Enam Manuskrip Bersejarah Aceh Diduga Dikuasai Bangsawan Malaysia Selama 20 Tahun

badge-check


 Enam Manuskrip Bersejarah Aceh Diduga Dikuasai Bangsawan Malaysia Selama 20 Tahun Perbesar

Wartatrans.com, BANDA ACEH – Sebanyak enam manuskrip bersejarah Aceh yang memiliki nilai penting bagi khazanah keilmuan Islam dan sejarah peradaban Melayu-Aceh dilaporkan masih berada dalam penguasaan seorang bangsawan Malaysia berinisial Datok MK selama kurang lebih dua dekade.

Di antara manuskrip tersebut terdapat naskah yang disebut memuat tulisan tangan asli dua ulama besar Aceh, yakni Syekh Nuruddin Ar-Raniry dan Syekh Abdurrauf As-Singkili atau yang lebih dikenal sebagai Syiah Kuala. Kedua tokoh tersebut dikenal luas sebagai ulama berpengaruh di dunia Islam dan namanya kini diabadikan menjadi nama dua perguruan tinggi terbesar di Aceh, yaitu UIN Ar-Raniry dan Universitas Syiah Kuala.

Kolektor manuskrip asal Aceh, Tarmizi A. Hamid, mengaku kehilangan akses terhadap manuskrip tersebut sejak berada dalam penguasaan Datok MK. Menurut keterangan yang disampaikan melalui kuasa hukumnya, naskah-naskah tersebut awalnya dipinjam dengan alasan pelestarian sejarah dan kajian warisan Melayu-Aceh di kawasan regional.

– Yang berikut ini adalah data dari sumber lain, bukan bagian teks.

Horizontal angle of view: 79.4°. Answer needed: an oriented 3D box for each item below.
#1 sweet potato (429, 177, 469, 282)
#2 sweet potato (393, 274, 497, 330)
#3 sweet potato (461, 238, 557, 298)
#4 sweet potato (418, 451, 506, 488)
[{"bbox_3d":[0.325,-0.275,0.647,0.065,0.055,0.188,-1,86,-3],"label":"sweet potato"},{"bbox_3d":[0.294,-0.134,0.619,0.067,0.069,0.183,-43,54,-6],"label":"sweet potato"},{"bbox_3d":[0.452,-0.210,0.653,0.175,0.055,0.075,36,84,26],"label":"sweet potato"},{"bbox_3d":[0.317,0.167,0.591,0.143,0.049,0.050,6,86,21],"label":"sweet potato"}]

Namun hingga kini, manuskrip tersebut belum dikembalikan kepada pemiliknya.

Advokat senior Nourman Hidayat yang kini menjadi kuasa hukum Tarmizi mengatakan kliennya bahkan telah berupaya langsung menjemput manuskrip tersebut ke Malaysia.

“Klien kami bahkan harus menjual aset pribadinya demi membiayai perjalanan dan upaya penjemputan manuskrip itu ke Malaysia. Tetapi akses terhadap manuskrip tetap tidak diberikan,” kata Nourman dalam keterangannya.

Meski demikian, Nourman menyebut pihaknya belum melayangkan somasi resmi kepada Datok MK. Pernyataan yang disampaikan kepada media, menurutnya, merupakan langkah awal sebelum menempuh jalur hukum formal.

Ia berharap terdapat itikad baik dari pihak yang menguasai manuskrip tersebut untuk menyelesaikan persoalan secara baik sebelum langkah hukum dilakukan.

“Kami masih menghormati posisi dan reputasi beliau di negeri jiran. Karena itu kami berharap ada itikad baik untuk menyelesaikan persoalan ini sebelum langkah hukum resmi kami tempuh. Nama baik dan reputasi Datok MK tentu menjadi taruhan dalam perkara warisan sejarah dunia seperti ini,” ujarnya.

Menurut Nourman, persoalan tersebut tidak hanya menyangkut kepentingan pribadi, tetapi juga menyentuh aspek sejarah dan warisan intelektual yang memiliki nilai penting bagi kawasan Asia Tenggara.

Ia menilai ketidakjelasan status dan keberadaan manuskrip selama puluhan tahun berpotensi menghambat penelitian, mengganggu rekonstruksi sejarah, hingga mengancam keberlanjutan kajian akademik mengenai peradaban Aceh dan kawasan regional.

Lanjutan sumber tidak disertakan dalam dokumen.